O Samuel de Paiva Pires, claro como sempre, discorre longamente aqui e aqui sobre a questão da tortura. Parece-lhe a ele que a tortura é legítima em «determinadas situações».
Pois eu compreendo a lógica. Deriva de um certo princípio da utilidade de John Stuart Mill: a acção moralmente certa é aquela que maximiza a felicidade para o maior número(1). Claro que ao olharmos para o problema, a primeira coisa que nos vem à cabeça é que se acaso torturarmos um suspeito a fim de obter algum tipo de ajuda para resolver o problema, então isso maximiza a felicidade para o maior número, logo, é eticamente aceitável – seja in extremis ou não.
O problema aqui é que considero esta abordagem demasiado simplista. É verdade que ao torturarmos um possível terrorista teremos confissões, umas fiéis à verdade, outras nem tanto, apenas súplicas para que se acabe o sacrifício, mas aquilo que nos temos de perguntar perante um cenário destes, isto se tivermos em conta uma perspectiva utilitarista sobre a qual tenho sérias dúvidas, é se isto traz mesmo mais felicidade para um maior número. Sejamos objectivos: o problema do terrorismo não acaba mesmo que todos os terroristas de um determinado momento sejam, por obra e graça dos serviços secretos, mortos. O problema do terrorismo não advém de vontades pessoais, de delírios singulares, mas sim de desígnios que alguns tomam como inatacáveis – o tipo de desígnio que nos fez pensar que podíamos invadir a Terra Santa há uns mil anos atrás. Como tal, temos de acrescentar um pouco de complexidade à questão.
A tortura serve para combater o terrorismo como a gasolina serve para apagar um fogo. Dado que tudo advém de um processo espiritual, e claro que estou a falar do actual terrorismo da Al-Qaeda e similares, que o terrorismo não é todo igual, a tortura ou assassinato dos líderes ou simples militantes de base leva apenas a uma ideia de martirização.
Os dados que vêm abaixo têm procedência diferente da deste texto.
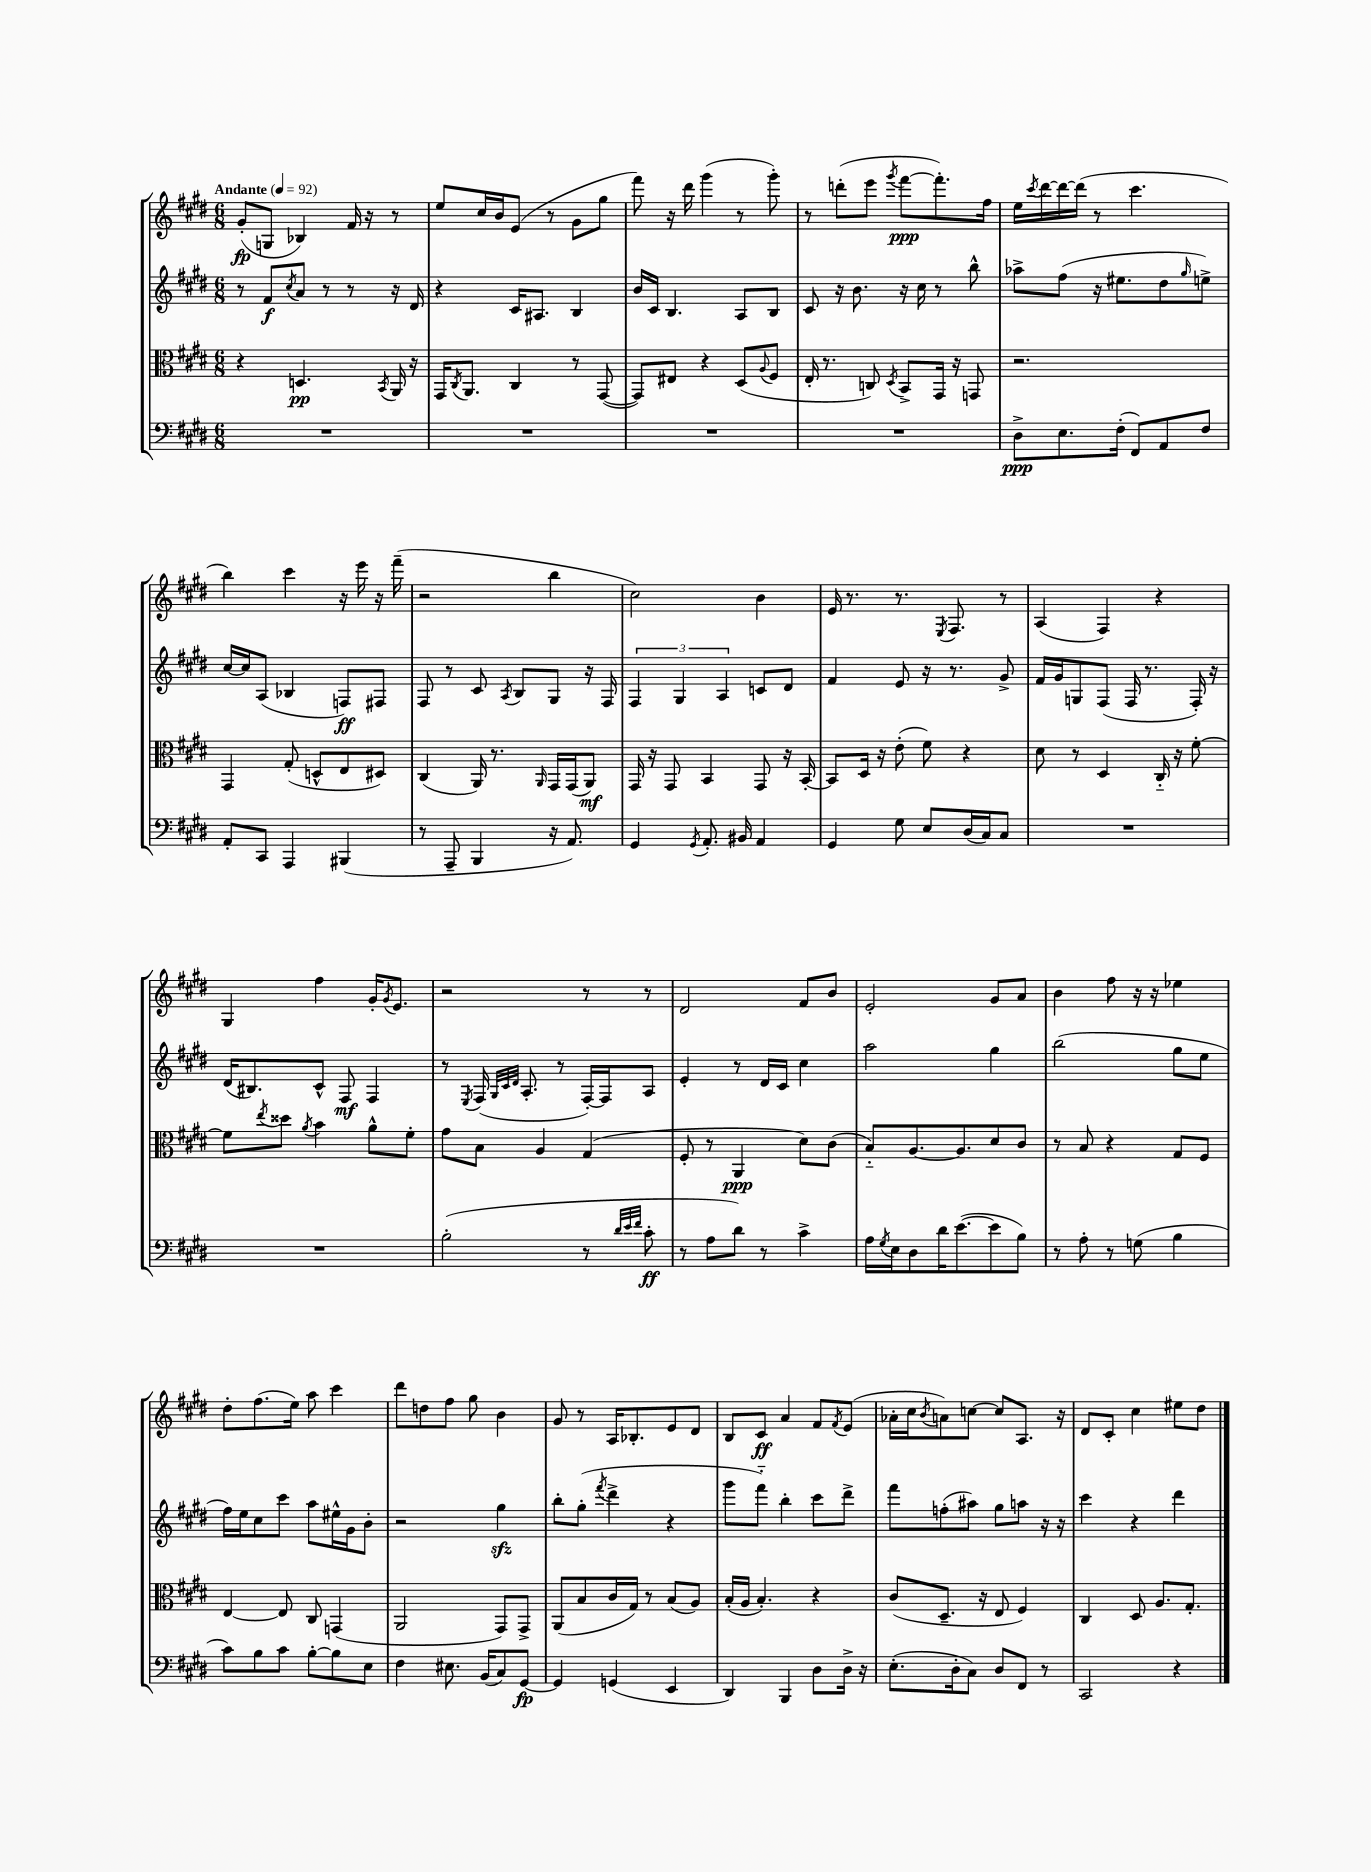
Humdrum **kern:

**kern	**kern	**kern	**kern
*staff4	*staff3	*staff2	*staff1
*clefF4	*clefC3	*clefG2	*clefG2
*k[f#c#g#d#]	*k[f#c#g#d#]	*k[f#c#g#d#]	*k[f#c#g#d#]
*M6/8	*M6/8	*M6/8	*M6/8
*MM92	*MM92	*MM92	*MM92
2.r	4r	8r	(8g#'
.	.	8f#	8G
.	.	8qcc#	.
.	4.D	8a	4B-)
.	.	8r	.
.	.	8r	16f#
.	.	.	16r
.	8qBB	.	.
.	16AA	16r	8r
.	16r	16d#	.
=	=	=	=
2.r	16GG#	4r	8ee
.	8qC#	.	.
.	8.AA	.	.
.	.	.	16cc#
.	.	.	16b
.	4C#	16c#	(8e
.	.	8.A#	.
.	.	.	8r
.	8r	4B	8g#
.	([8GG#	.	8gg#
=	=	=	=
2.r	8GG#])	16b	8fff#)
.	.	16c#	.
.	8E#	4.B	16r
.	.	.	16ddd#
.	4r	.	(4ggg#
.	(8D#	8A	8r
.	8qqA	.	.
.	8F#	8B	8ggg#')
=	=	=	=
2.r	16E'	8c#	8r
.	8.r	.	.
.	.	16r	(8ddd'
.	.	8.b	.
.	8C)	.	8eee
.	8qD#	.	8qggg#
.	8BB^	16r	[8fff#
.	.	16cc#	.
.	16GG#	8r	8.fff#'])
.	16r	.	.
.	8GG	8bb^^	.
.	.	.	16ff#
=	=	=	=
8D#^	2.r	8aa-^	16ee
.	.	.	8qccc#
.	.	.	[16ddd#
8.E	.	(8ff#	16ddd#_
.	.	.	(16ddd#]
.	.	16r	8r
(16F#'	.	8.ee#	.
8FF#)	.	.	4.ccc#
8AA	.	8dd#	.
.	.	16qqgg#	.
8F#	.	8ee^)	.
=	=	=	=
8AA'	4GG#	[16cc#	4bb)
.	.	16cc#]	.
8CC#	.	(8A	.
4AAA	(8G#'	4B-	4ccc#
.	8D^^	.	.
(4BBB#	8E	8F)	16r
.	.	.	16eee
.	8D#)	8F#	16r
.	.	.	(16fff#~
=	=	=	=
8r	(4C#	8F#	2r
8AAA~	.	8r	.
4BBB	16AA)	8c#	.
.	8.r	.	.
.	.	8qA	.
.	.	8B	.
.	16qqAA	.	.
16r	16GG#	8G#	4bb
8.AA)	(16GG#	.	.
.	8AA)	16r	.
.	.	16F#	.
=	=	=	=
4GG#	16GG#	6F#	2cc#)
.	16r	.	.
.	8GG#	.	.
.	.	6G#	.
8qGG#	.	.	.
8.AA'	4BB	.	.
.	.	6A	.
16BB#	.	.	.
4AA	8GG#	8c	4b
.	16r	8d#	.
.	[16BB'	.	.
=	=	=	=
4GG#	8BB]	4f#	16e
.	.	.	8.r
.	16D#	.	.
.	16r	.	.
8G#	(8e'	8e	8.r
8E	8f#)	16r	.
.	.	.	8qE
.	.	8.r	8.F#
(16D#	4r	.	.
16C#)	.	.	.
8C#	.	8g#^	8r
=	=	=	=
2.r	8d#	16f#	(4A
.	.	16g#	.
.	8r	8G	.
.	4D#	(8F#	4F#)
.	.	16F#	.
.	.	8.r	.
.	16C#'~	.	4r
.	16r	.	.
.	[8f#'	16F#')	.
.	.	16r	.
=	=	=	=
2.r	8f#]	(16d#	4G#
.	.	8.B#)	.
.	8qee	.	.
.	8dd##	.	.
.	8qa	.	.
.	4b	8c#^^	4ff#
.	.	8F#	.
.	8a^^	4F#	16g#'
.	.	.	8qg#
.	.	.	8.e
.	8f#'	.	.
=	=	=	=
(2B'	8g#	8r	2r
.	.	8qE	.
.	8B	(16F#	.
.	.	32qqG#	.
.	.	32qqc#	.
.	.	32qqd#	.
.	.	8.A'	.
.	4A	.	.
.	.	8r	.
8r	(4G#	[16F#')	8r
.	.	16F#]	.
32qqd#	.	.	.
32qqe	.	.	.
32qqf#	.	.	.
8c#'	.	8A	8r
=	=	=	=
8r	8F#'	4e'	2d#
8A	8r	.	.
8d#)	4AA	8r	.
8r	.	16d#	.
.	.	16c#	.
4c#^	8d#)	4cc#	8f#
.	(8c#	.	8b
=	=	=	=
16A	8B'~)	2aa	2e'
8qG#	.	.	.
16E	.	.	.
8D#	[8.A	.	.
16d#	.	.	.
([8.e	8.A]	.	.
8e]	8d#	4gg#	8g#
8B)	8c#	.	8a
=	=	=	=
8r	8r	(2bb	4b
8A'	8B	.	.
8r	4r	.	8ff#
(8G	.	.	16r
.	.	.	16r
4B	8G#	8gg#	4ee-
.	8F#	8ee	.
=	=	=	=
8c#)	[4E	16ff#)	8dd#'
.	.	16ee	.
8B	.	8cc#	(8.ff#
8c#	8E]	8ccc#	.
.	.	.	16ee)
[8B'	8C#	8aa	8aa
8B]	(4GG	16ee#^^	4ccc#
.	.	16g#	.
8E	.	8b'	.
=	=	=	=
4F#	2AA	2r	8ddd#
.	.	.	8dd
8.E#	.	.	8ff#
.	.	.	8gg#
(16BB	.	.	.
8C#)	8GG#)	4gg#	4b
[8GG#	8GG#^	.	.
=	=	=	=
4GG#]	(8AA	8bb'	8g#
.	8B	(8gg#'	8r
.	.	8qfff#	.
(4GG	16c#	4ddd#^	16A
.	16G#)	.	8.B-'
.	8r	.	.
4EE	(8B	4r	8e
.	8A)	.	8d#
=	=	=	=
4DD#)	(16B'	8ggg#	8B
.	16A	.	.
.	4.B')	8fff#'~)	8c#
4BBB	.	4bb'	4a
8D#	4r	8ccc#	8f#
.	.	.	8qf#
16D#^	.	8ddd#^	(8e
16r	.	.	.
=	=	=	=
(8.E'	(8c#	8fff#	16a-'
.	.	.	16cc#
.	.	.	8qb
.	8.D#~	(8ff'	8a)
16D#'	.	.	.
8C#)	.	8aa#)	[8cc
.	16r	.	.
8D#	8E	8gg#	8cc]
8FF#	4F#)	8aa	8.A
8r	.	16r	.
.	.	16r	16r
=	=	=	=
2CC#	4C#	4ccc#	8d#
.	.	.	8c#'
.	8D#	4r	4cc#
.	8.A	.	.
4r	.	4ddd#	8ee#
.	8.G#'	.	.
.	.	.	8dd#
==	==	==	==
*-	*-	*-	*-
Ao responder a violência com violência igual, o Ocidente acaba por criar uma bola de neve de muito difícil controle. Há lugar para uma escalada de violência, legitimada precisamente pela resposta pouco diplomática.
Claro que toda a questão é muito complexa. De um lado estão aqueles que, como eu, pensam que a tortura não leva a nada, apenas piora a situação, e do outro estão aqueles que preferem o método imperfeito a método nenhum. No entanto, e dados os resultados actuais e até olhando para a História, essa óptima conselheira para tudo, penso que é perigosíssimo que se ceda ao método imperfeito, pois as consequências são imprevisíveis e possivelmente devastadoras.
Proponho algo diverso portanto: cortar o mal pela raiz. O que alimenta a Jihad e os ódios em relação ao Ocidente tem, quanto a mim, como origem a péssima qualidade de diálogo que pautou a postura do Ocidente nas últimas décadas. Se consideramos, e eu considero, que somos o «lado livre», a metade certa, não podemos afirmá-lo arrogantemente como temos afirmado. O terrorismo e o fundamentalismo islâmico são apenas reacções a um determinado fenómeno. Para os travar, temos também de travar esse fenómeno. E fazê-lo está nas nossas mãos.
(1) Enunciação feita com base no ensaio A ética de John Stuart Mill de Faustino Vaz, disponível online.